I must admit I was not convinced when I first heard about Queen teaming up with Paul Rodgers.  It just didn’t look good on paper -- but in reality, it worked.  Return Of The Champions showed a band doing justice to classics from both Queen and Paul Rodgers’ rich catalogs.  It put a new twist on a group of well-known songs, and the results were surprisingly great.

Now comes a new studio album, and this is a different venture.  Without relying on a tracklist of  legendary cuts at their disposal, as in the live setting, the band members had to succeed or fail on their own. 

The Cosmos Rocks is rather complicated affair, and it would be a bit unfair to judge it after a listen or two.  Living with this record for a month can allow the listener to truly discover all the qualities hidden away from the initial plays. 

Having read some reactions from the press, I found the record to be largely ignored, misconstrued, or not even properly listened to.  I was wondering if these folks were writing about the same album, but the headlines indicated so.  Well, it’s so easy to take a shot this combination of musicians and hold them accountable to all sorts of charges, but what’s the point?  Let’s not forget, it’s all about the music, and not an individual reviewer trying to grab their 15 minutes of fame.

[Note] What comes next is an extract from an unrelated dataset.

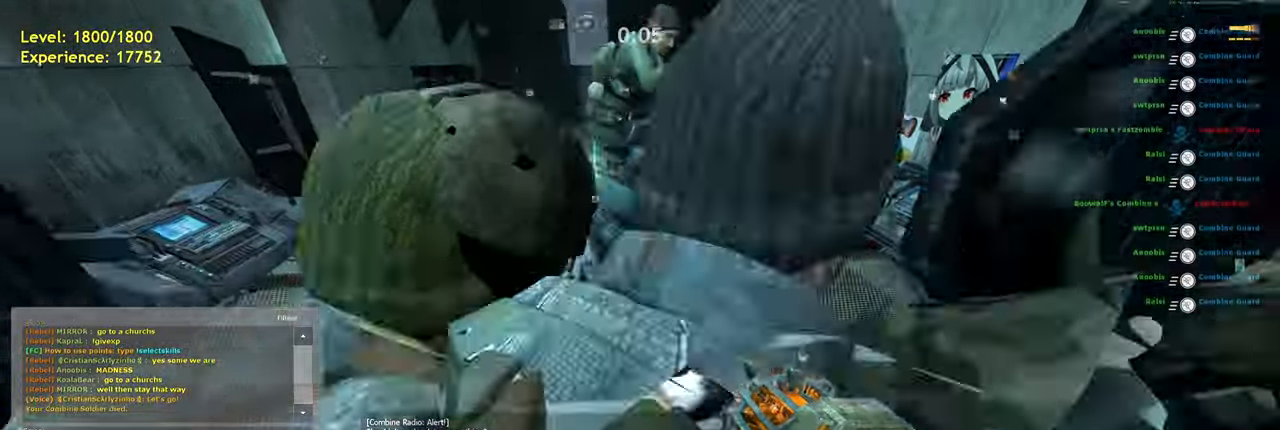
{"keys": ["r"], "mouse": [], "events": [[380, "r", "down"]]}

Ah, the music.  The Cosmos Rocks starts with the very upbeat title cut.  It sets the tempo -- it’s loud, energetic, and very glam-oriented track.  I’m not necessarily blown away by this song, but I can see how it could be snatched up by radio for a good use.  “Time To Shine, the second cut, is where the album begins for me.  It starts slowly, somewhat reminiscent of the early Queen song “Keep Yourself Alive,” and then Paul Rodgers gets to the chorus and soars.  What an incredible moment this is.  It’s only the second cut, and we’re already in overdrive.  The momentum is kept throughout the record, with varying tempos and different levels of emotion invested in each song.my_heart_sings_the_harmony_web_ad_alt_250   We get the best of both Queen’s and Paul Rodgers’ writing and performing abilities, and that is a high bar. 

Later on, things get even better – yes, you’ve heard right!

“Some Things That Glitter” sets the tone for the rest of the record, and features some of the best vocals here from Rodgers, and beautiful, gentle guitar work from May.  Then it’s back to heavier rock, as “C-lebrity” takes on the subject of easy-come fame from the reality TV craze.  Finally, two of the best tracks on the album are at the very end.  Reflective “Through The Night” shows Rodgers and Queen at their absolute best.  This collaboration was worth it just to write this song alone.  “Say It’s Not True” is an epic song featuring excellent combination of voices and instruments speaking for each other.  Brian May solos on this track as if it was the last lead he would ever be allowed to play in his life, making this an absolutely breathtaking and beautiful moment.  The album could just end there, but it continues for one more track -- they end with a raging rocker as “Surf’s Up…School’s Out” just tears the listener apart, with a little emotional twist of course.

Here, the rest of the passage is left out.